A graduate of UMKC, Spies, who has concentrated her practice in project and corporate finance and business transactions, said that her education in economics made it clear that she wasn’t looking for a career in litigation. Her first job dealt with a specialization in public finance issues.
“It was nothing that I learned about in law school,” she noted, “but I kind of fell into that, and I really enjoyed it.”
Later, she’d interact with issuance of tax-exempt bonds and went on to work at her own small law firm. She’s been with her present firm since 2013, often dealing with transactional law on bonds representing developers or cities.
She likes finding out about her client’s goals and helping them with a heavily regulated process that could otherwise seem foreign and unfamiliar.

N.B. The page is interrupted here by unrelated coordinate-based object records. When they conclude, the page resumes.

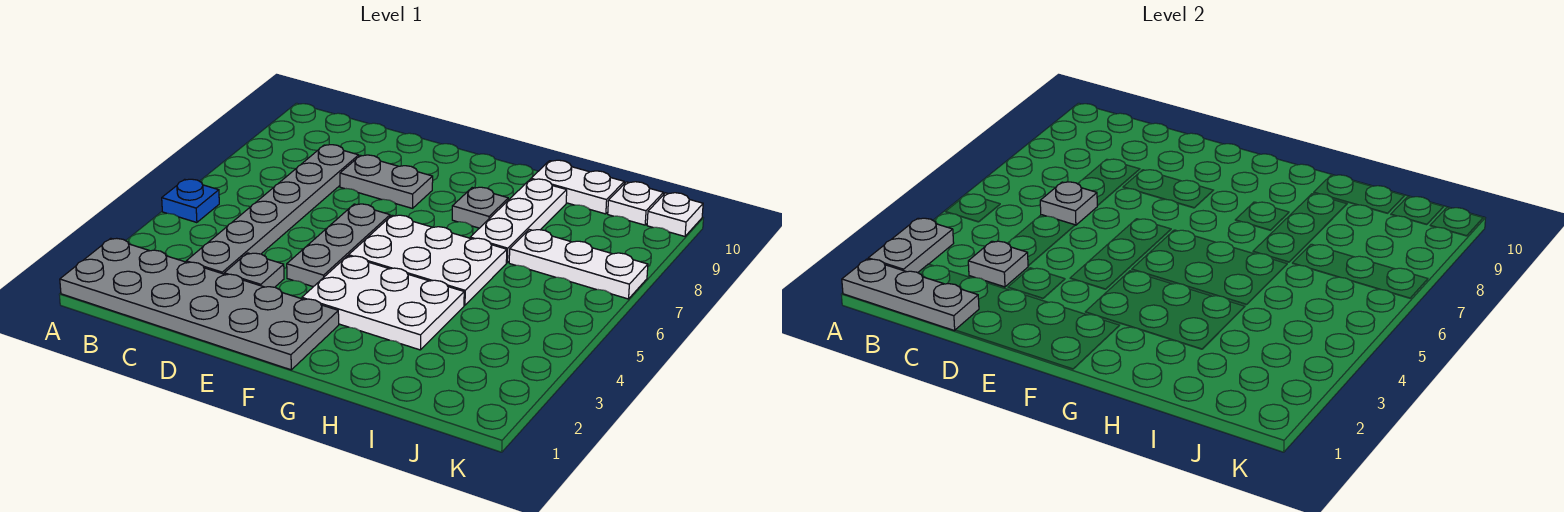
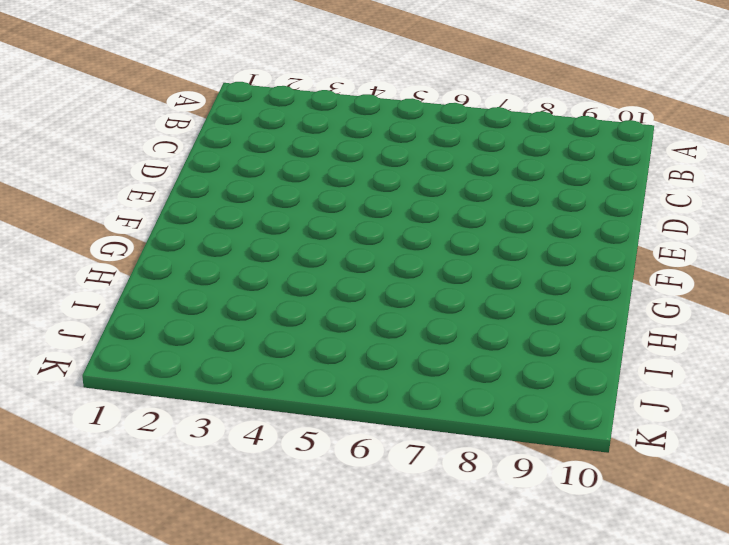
none -> grey plate A1:F2 level 1
none -> blue plate A5 level 1
none -> grey plate C3:C8 level 1

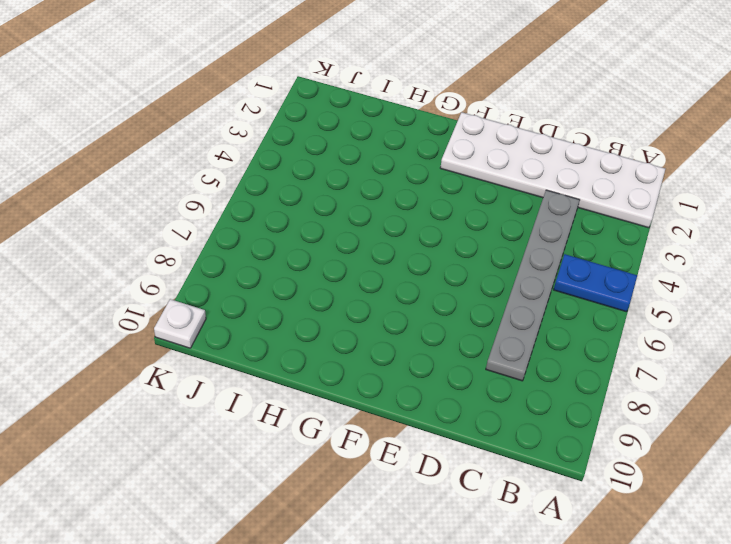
white plate A1:F2 level 1 -> grey plate A1:F2 level 1
blue plate A5:B5 level 1 -> blue plate A5 level 1
none -> grey plate D3 level 1
none -> grey plate D8:E8 level 1
none -> grey plate E4:E6 level 1

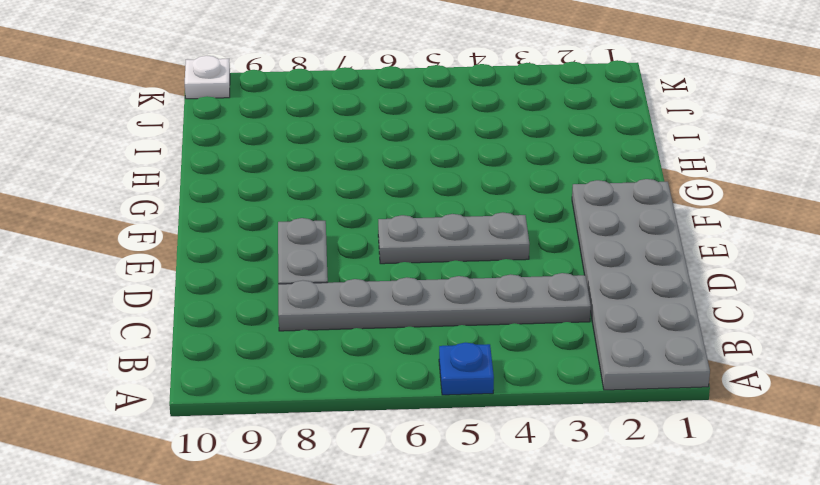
none -> grey plate D3 level 1
none -> white plate F3:H4 level 1
none -> white plate F5:H6 level 1

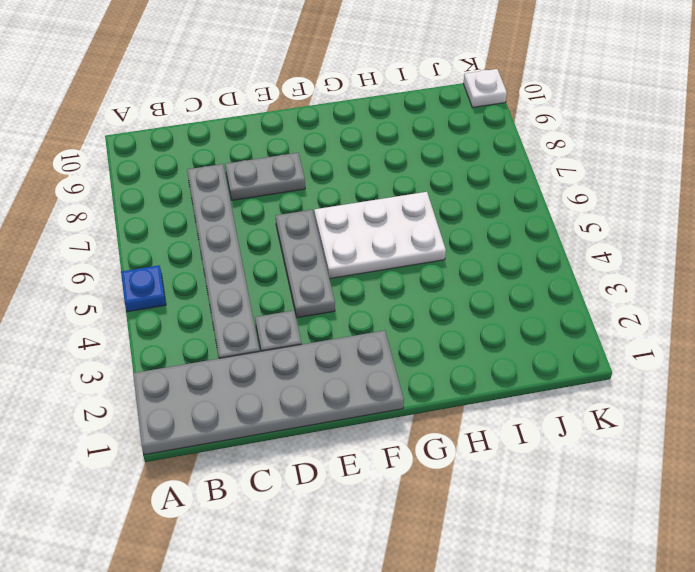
none -> white plate F3:H4 level 1
none -> grey plate G8 level 1
none -> white plate H7:H9 level 1

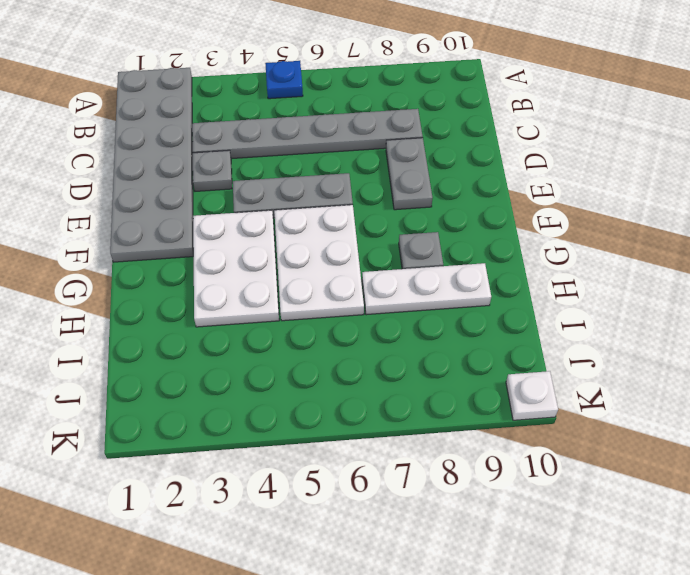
none -> white plate H10:I10 level 1
none -> white plate I7:K7 level 1
none -> white plate J10 level 1

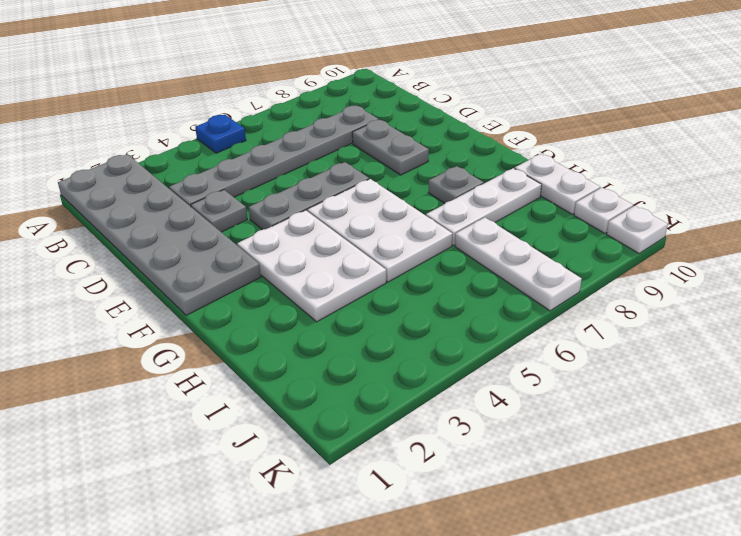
none -> grey plate A1:C1 level 2
none -> grey plate A2:A3 level 2
none -> grey plate C3 level 2

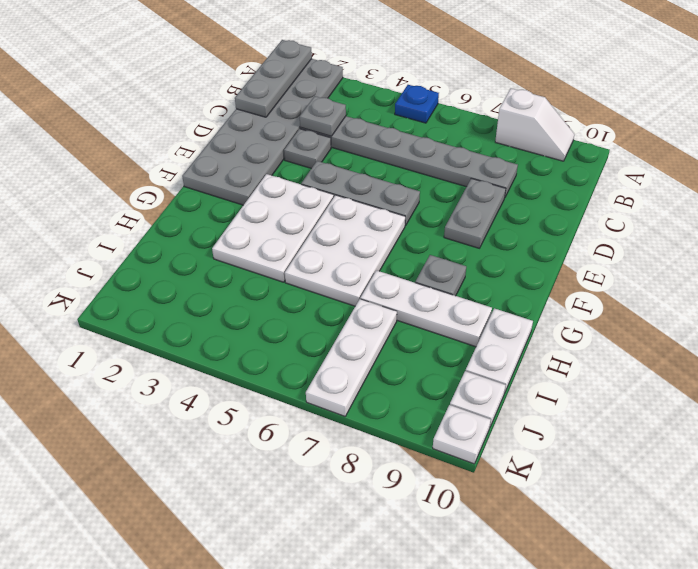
white slope A8:A9 level 1 top 8 -> none
none -> grey plate A2:A3 level 2
none -> grey plate C6 level 2

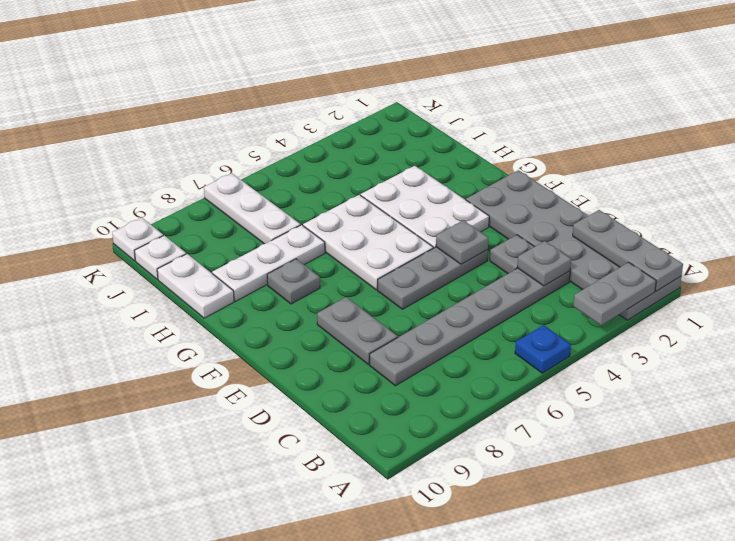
grey plate E4 level 2 -> grey plate C6 level 2

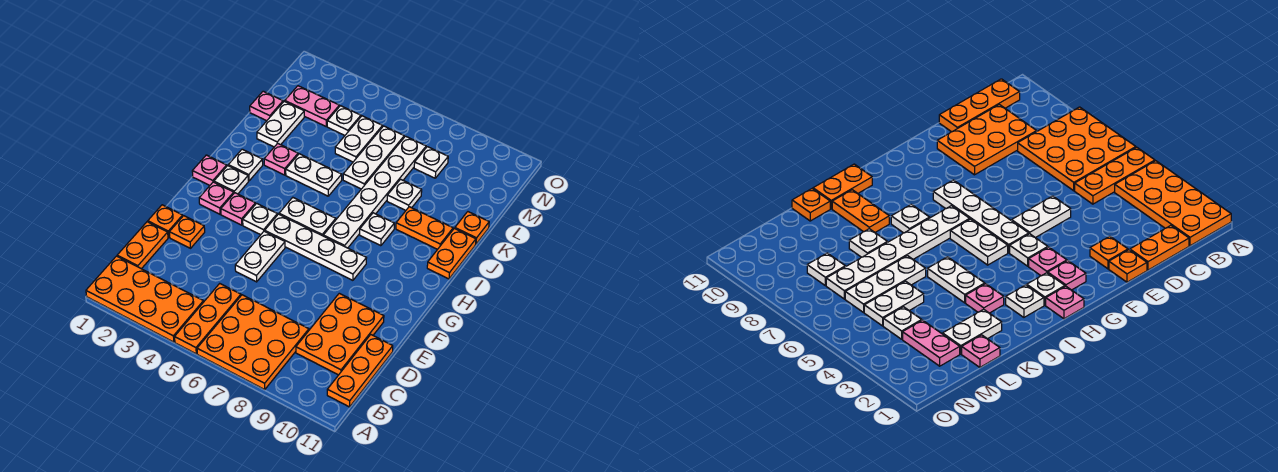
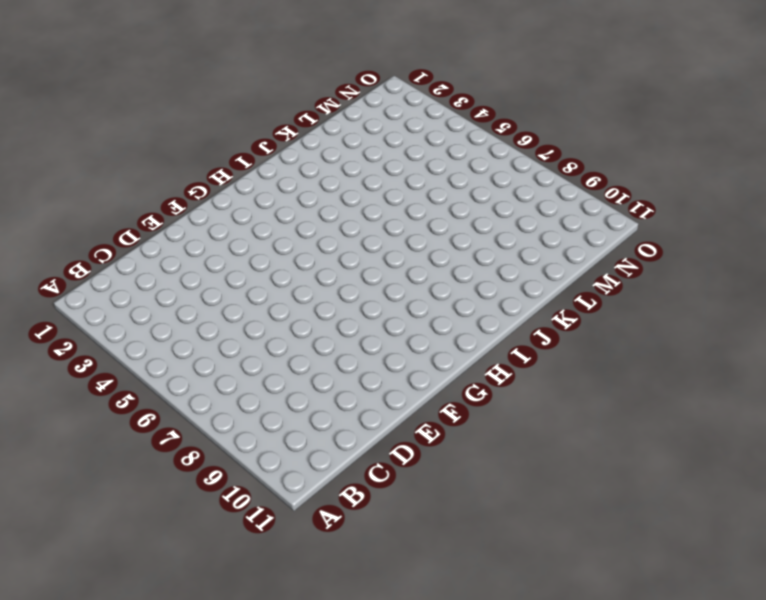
none -> orange plate A1:B4 level 1
none -> orange plate A5:C5 level 1
none -> orange plate A6:C8 level 1
none -> orange plate B11:D11 level 1

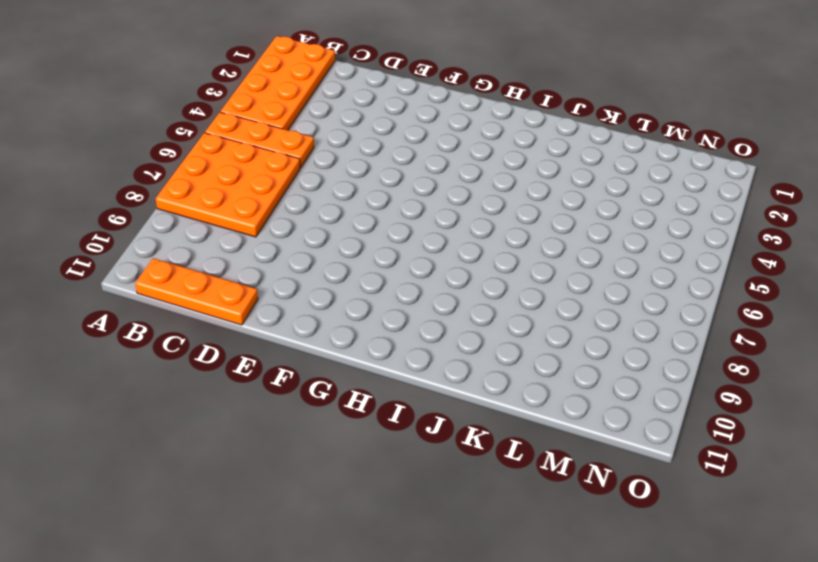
none -> orange plate C1:D1 level 1
none -> orange plate C9:E10 level 1
none -> orange plate E1 level 1
none -> orange plate E2 level 1

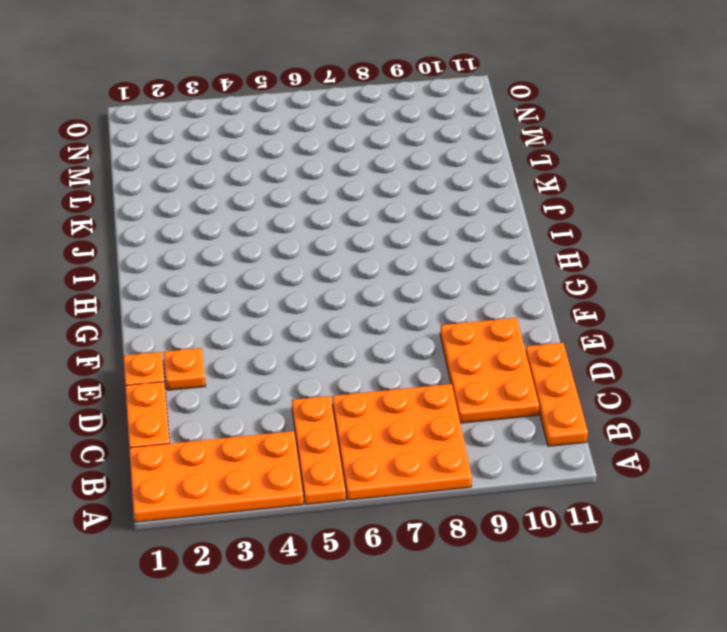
none -> white plate E5:F5 level 1
none -> pink plate G2 level 1
none -> pink plate G3 level 1
none -> white plate G4 level 1

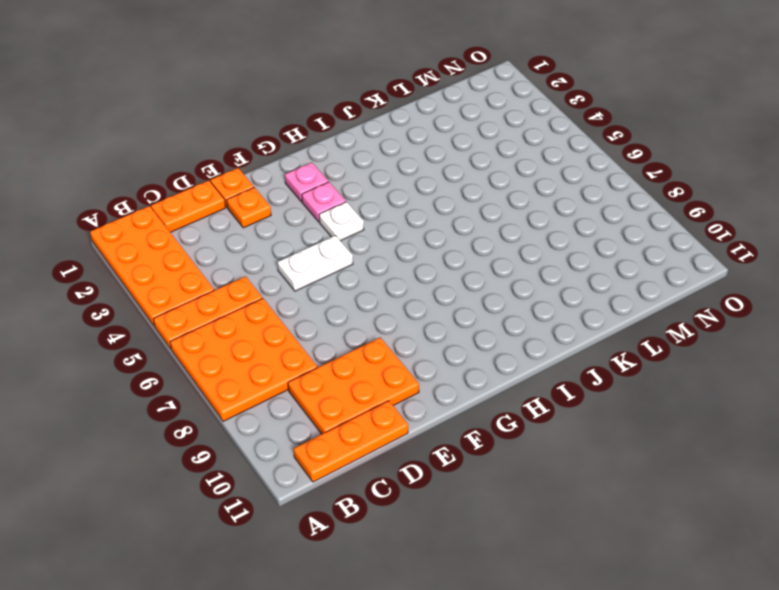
none -> white plate G5:G8 level 1
none -> pink plate H1 level 1
none -> white plate H2 level 1
none -> white plate H5:H6 level 1

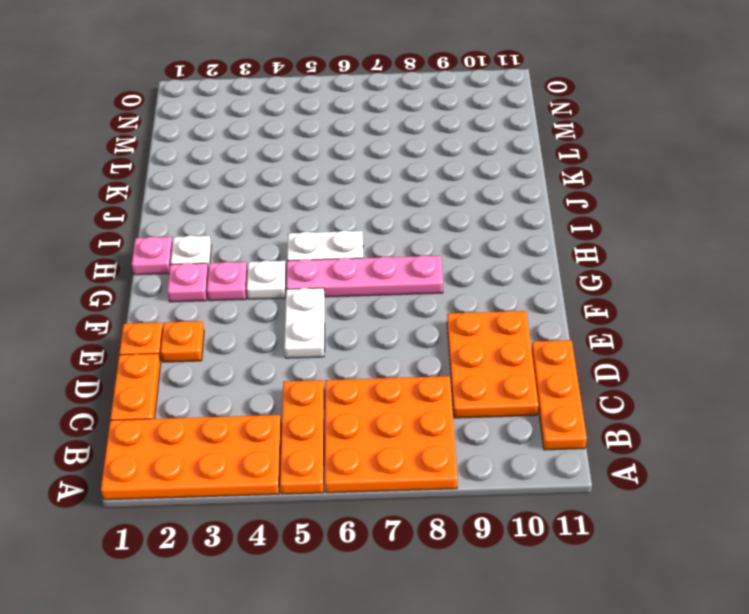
pink plate G5:G8 level 1 -> white plate G5:G8 level 1
none -> white plate H7:M7 level 1
none -> white plate I2 level 1
none -> white plate I8 level 1
none -> orange plate I11:J11 level 1

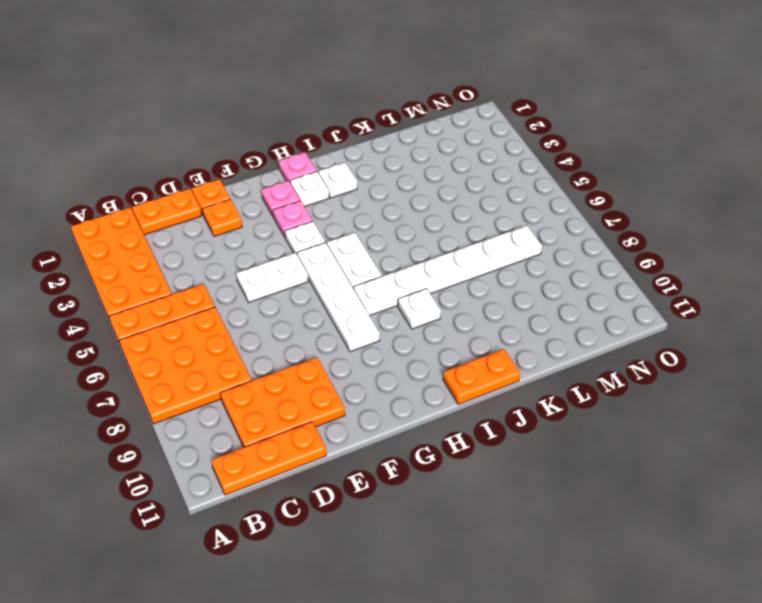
none -> pink plate J3 level 1
none -> white plate J4:J5 level 1
none -> orange plate J9:J10 level 1
none -> white plate K2:L2 level 1

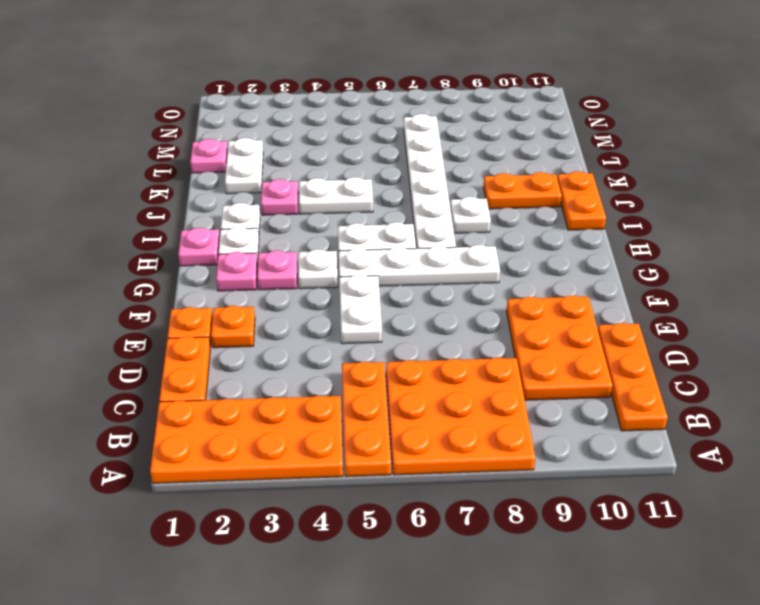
none -> white plate K6:M6 level 1
none -> white plate K8 level 1
none -> orange plate K11 level 1
none -> white plate L5:M5 level 1

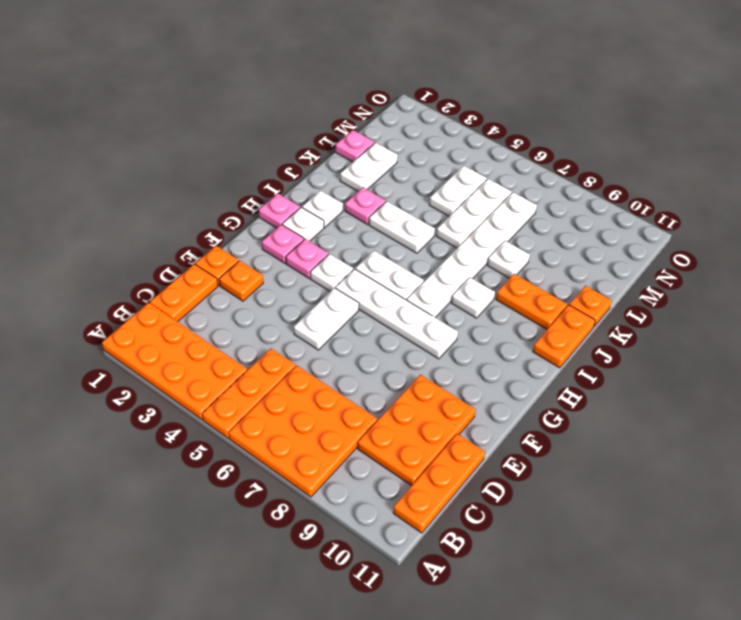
none -> pink plate M2:M3 level 1
none -> white plate M4 level 1
none -> white plate M8 level 1

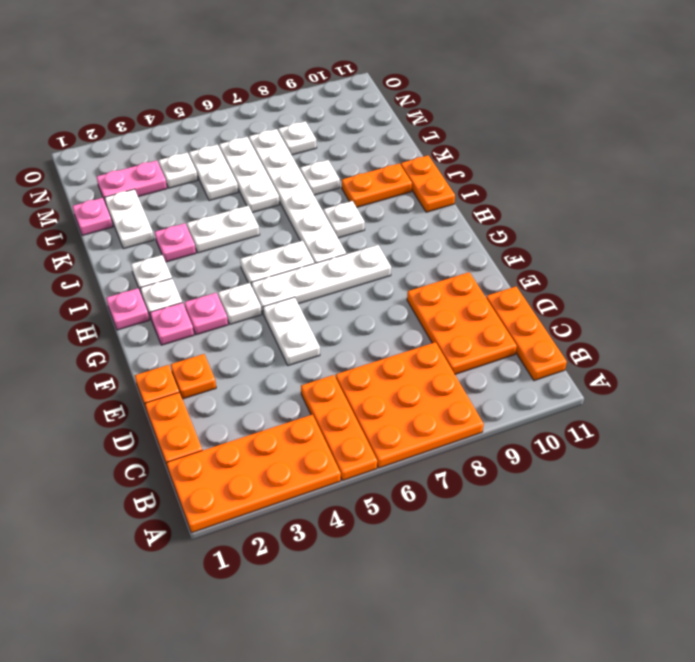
none -> orange plate K11 level 1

“You really get into what their needs are. What are the risks to them?” she said. “You are explaining the transaction to them because this isn’t something they do all the time.”
She likes her practice and her organization and says that others have helped her a great deal along the way.
“I’ve been very fortunate to work at firms where the lawyers are all very collaborative and each one will have a strength that they bring,” Spies said. “I’ve really learned to work with other lawyers, consult them and involve them because I know one piece of it but there is fortunately a lot of other lawyers that I work with that are part of the team.”
According to her nominator, Spies, one of two women on the firm’s management committee, has played roles in a number of initiatives including a major redesign of St. Louis’s Cervantes Convention Center. She has also served as bond counsel to the St. Louis Industrial Development Authority and as issuer’s counsel on $50 million in bonds from the Land Clearance for Redevelopment Authority of Kansas City to facilitate development of the historic Mark Twain Tower for retail and residential purposes.
“Within her practice,” writes her nominator. “Kim utilizes her skills in public finance to hone in on her primary focus which includes the use of special taxing districts and other public incentives such as tax increment financing, transportation development districts, community improvement districts and neighborhood improvement districts.”